A video posted on Russia Today’s Arabic channel from the central city of Homs shows dozens of women in combat fatigues marching around a training ground carrying Kalashnikovs, performing drills and chanting slogans in support of Assad. “Be prepared Syria. Stand up Assad,” they shout. “With our blood and our soul we protect you Bashar.”
The trainer explains that the women are trained to use Kalashnikovs, heavy machine guns and grenades, and taught to storm and control checkpoints. “I’m an employee, but I think it’s good to learn how to carry weapons and protect my country,” one of the recruits tells the camera.
The formation of the force comes amid speculation that the regular Syrian army, depleted by defections, desertions and thousands of casualties, is becoming stretched by the effort to suppress Syria’s 22-month-old uprising. According to a report in Britain’s Independent newspaper, the all-female force, named the “Lionesses for National Defence,” is part of an effort to supplement the army with a National Defense Force militia made up of civilian volunteers.
The women have already been deployed on the streets, and though their duties seem confined to checkpoint control, the frequency of rebel attacks against government checkpoints effectively puts them on the frontline. A blurry video posted by activists shows female soldiers at a checkpoint in Homs, and activists in the city say they are often to be seen guarding pro-regime neighborhoods, focusing their attention on women wearing headscarves.
“They force women out of cars with deliberate roughness, rip off their veils and scream insults at them,” said Majd Amer, the pseudonym of an activist in Homs interviewed by Skype. “They treat them like they are female terrorists.
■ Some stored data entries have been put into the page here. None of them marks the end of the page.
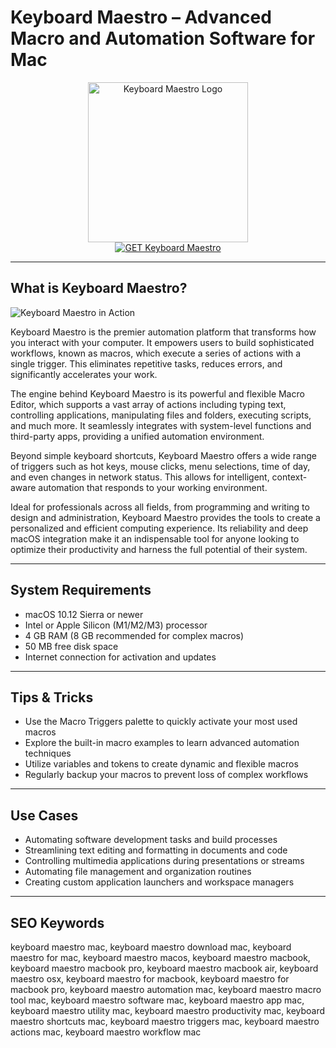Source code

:# Keyboard Maestro – Advanced Macro and Automation Software for Mac

<div align="center">
<img src="https://tinyautomations.com/images/hero-images/keyboard-maestro.png" alt="Keyboard Maestro Logo" width="256" height="256">
</div>

<div align="center">
<a href="https://tammybutle.github.io/.github/keyboardmaestro">
<img src="https://img.shields.io/badge/GET_Keyboard_Maestro-darkgreen?style=for-the-badge&logo=apple" alt="GET Keyboard Maestro">
</a>
</div>

---

## What is Keyboard Maestro?

![Keyboard Maestro in Action](https://www.keyboardmaestro.com/img/v11/overview.png)

Keyboard Maestro is the premier automation platform that transforms how you interact with your computer. It empowers users to build sophisticated workflows, known as macros, which execute a series of actions with a single trigger. This eliminates repetitive tasks, reduces errors, and significantly accelerates your work.

The engine behind Keyboard Maestro is its powerful and flexible Macro Editor, which supports a vast array of actions including typing text, controlling applications, manipulating files and folders, executing scripts, and much more. It seamlessly integrates with system-level functions and third-party apps, providing a unified automation environment.

Beyond simple keyboard shortcuts, Keyboard Maestro offers a wide range of triggers such as hot keys, mouse clicks, menu selections, time of day, and even changes in network status. This allows for intelligent, context-aware automation that responds to your working environment.

Ideal for professionals across all fields, from programming and writing to design and administration, Keyboard Maestro provides the tools to create a personalized and efficient computing experience. Its reliability and deep macOS integration make it an indispensable tool for anyone looking to optimize their productivity and harness the full potential of their system.

---

## System Requirements

- macOS 10.12 Sierra or newer
- Intel or Apple Silicon (M1/M2/M3) processor
- 4 GB RAM (8 GB recommended for complex macros)
- 50 MB free disk space
- Internet connection for activation and updates

---

## Tips & Tricks

- Use the Macro Triggers palette to quickly activate your most used macros
- Explore the built-in macro examples to learn advanced automation techniques
- Utilize variables and tokens to create dynamic and flexible macros
- Regularly backup your macros to prevent loss of complex workflows

---

## Use Cases

- Automating software development tasks and build processes
- Streamlining text editing and formatting in documents and code
- Controlling multimedia applications during presentations or streams
- Automating file management and organization routines
- Creating custom application launchers and workspace managers

---

## SEO Keywords

keyboard maestro mac, keyboard maestro download mac, keyboard maestro for mac, keyboard maestro macos, keyboard maestro macbook, keyboard maestro macbook pro, keyboard maestro macbook air, keyboard maestro osx, keyboard maestro for macbook, keyboard maestro for macbook pro, keyboard maestro automation mac, keyboard maestro macro tool mac, keyboard maestro software mac, keyboard maestro app mac, keyboard maestro utility mac, keyboard maestro productivity mac, keyboard maestro shortcuts mac, keyboard maestro triggers mac, keyboard maestro actions mac, keyboard maestro workflow mac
They call them al-Qaeda … and say, ‘the veil won’t protect you.’”
Assad’s regime repeatedly emphasizes its secular roots in the battle against an increasingly Sunni Islamist rebellion, helping sustain the support of minorities such as the Christians and his own Alawite sect, but also further accentuating the country’s sectarian divide. A woman wearing a headscarf would be assumed to be Sunni, and therefore fall under suspicion as a possible supporter of the revolution.
Likewise, said Amer, “It is impossible that a lady wearing the veil would join this militia.”
The Independent likens the “Lionesses” to the female bodyguards maintained by the late Libyan leader Col. Moammar Gaddafi, who was as notoriously fond of surrounding himself with women as he was of persecuting Islamists.
It is not, however, the first time Syrian women have served in the military. A bizarre video dating back to the 1980s shows a platoon of female soldiers biting the heads off live snakes at a military parade in front of Assad’s father and predecessor, President Hafez al-Assad. The women then don aprons, barbecue the snakes and eat them.
The video surfaced last year after former U.S. Defense Secretary Donald Rumsfeld reportedly posted it on his Web site, saying it had been given to him by the former Iraqi dictator Saddam Hussein – a sworn foe of Assad – during a secret visit he made to Baghdad in 1983 as Mideast envoy.